There would be no salmon unless a heavy rain flooded the creek, carving through the sandbar and opening the entrance for fish.
Unfortunately, this was far from the biggest problem faced by the Redwood Creek cohos. To understand, we need to go back a few hundred years, when the Ohlone Indian people lived around San Francisco Bay, and just to the north were their Coast Miwok neighbors, who fished for salmon in Redwood Creek.
Before Europeans arrived in the 1700s, California was one of the richest natural landscapes on earth. In his book, The Ohlone way, ethnographer Malcom Margolin describes a traditional culture sustained by the “virtually inexhaustible” resources of coastal California. Although traditional Ohlone hunting, gathering, and fishing demanded hard work, it also allowed what some early Christian missionaries considered scandalous amounts of time for leisure and feasting.
Many California Indians knew about farming among tribes to the east, but why bother with the drudgery of plowing, planting, and weeding? Nature provided abundant wild grains, acorns and other nuts, bulbs, greens, berries, plus great beds of mussels and abalone along the shores. There were ducks, geese, cormorants, and shorebirds, sometimes in flocks so enormous that they filled the sky like living clouds. Hunters stalked the abundant herds of elk and antelope, the omnipresent deer, and small game like rabbits and quail. In the bay and ocean, the numbers of seals, sea lions, sea otters, and whales moved some early European seafarers to astonished disbelief.
And there were salmon.
Each year, from the fogbound reaches of the Pacific came cohos and chinooks — millions of them — to spawn in nearly 600 California rivers, streams, and creeks. Cohos ranged southward just beyond San Francisco Bay, and chinooks nearly reached the Los Angeles Basin. In season, the famous (and now extinct) golden California grizzlies gorged on salmon along the rivers.
The Coast Miwok people living beside Redwood Creek offered prayers to welcome the fish, used traps and spears to take what they needed, and held ceremonies to show their gratitude. Salmon were honored not only as food, but also as spiritual beings who must be treated with reverence and harvested carefully to assure that the runs stayed healthy.

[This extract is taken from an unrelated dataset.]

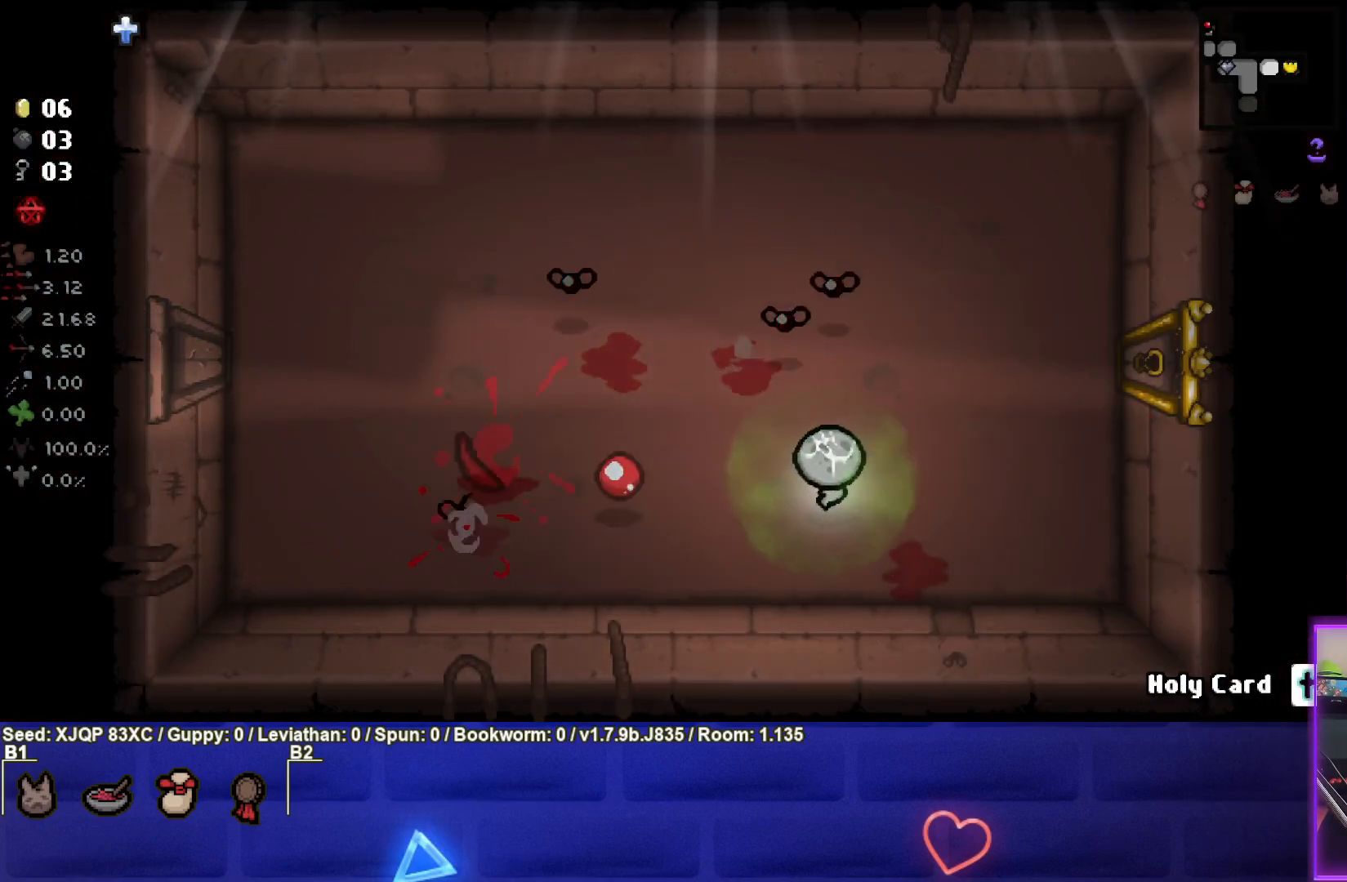
{"buttons": ["TRIANGLE"], "left_stick": "down-left", "right_stick": "center", "events": [[133, "left_stick", "center"], [217, "left_stick", "down"], [383, "left_stick", "center"], [433, "left_stick", "down-left"]]}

Then Europeans arrived in steadily increasing numbers that peaked dramatically with the 1849 Gold Rush. Newcomers filtered into every cranny and backwater, including the homelands of Ohlone and Coast Miwok Indians.
Originally, Miwok people who lived beside the lower reaches of Redwood Creek looked out across a broad estuary meadow with lush native vegetation. Braided through it were twisting channels and tributaries where fry sheltered and grew before heading out to sea.
This all changed in the 1840s, when white farmers moved in, cleared the land for crops, and constructed levees that straightened and confined the creek, severely depleting the habitat for young developing salmon. Eventually more houses were built, patchwork lawns and invasive plants took over, a paved road came down the valley, a bridge crossed the creek, and a large parking lot impinged on the estuary — all adding to the disaster for fish.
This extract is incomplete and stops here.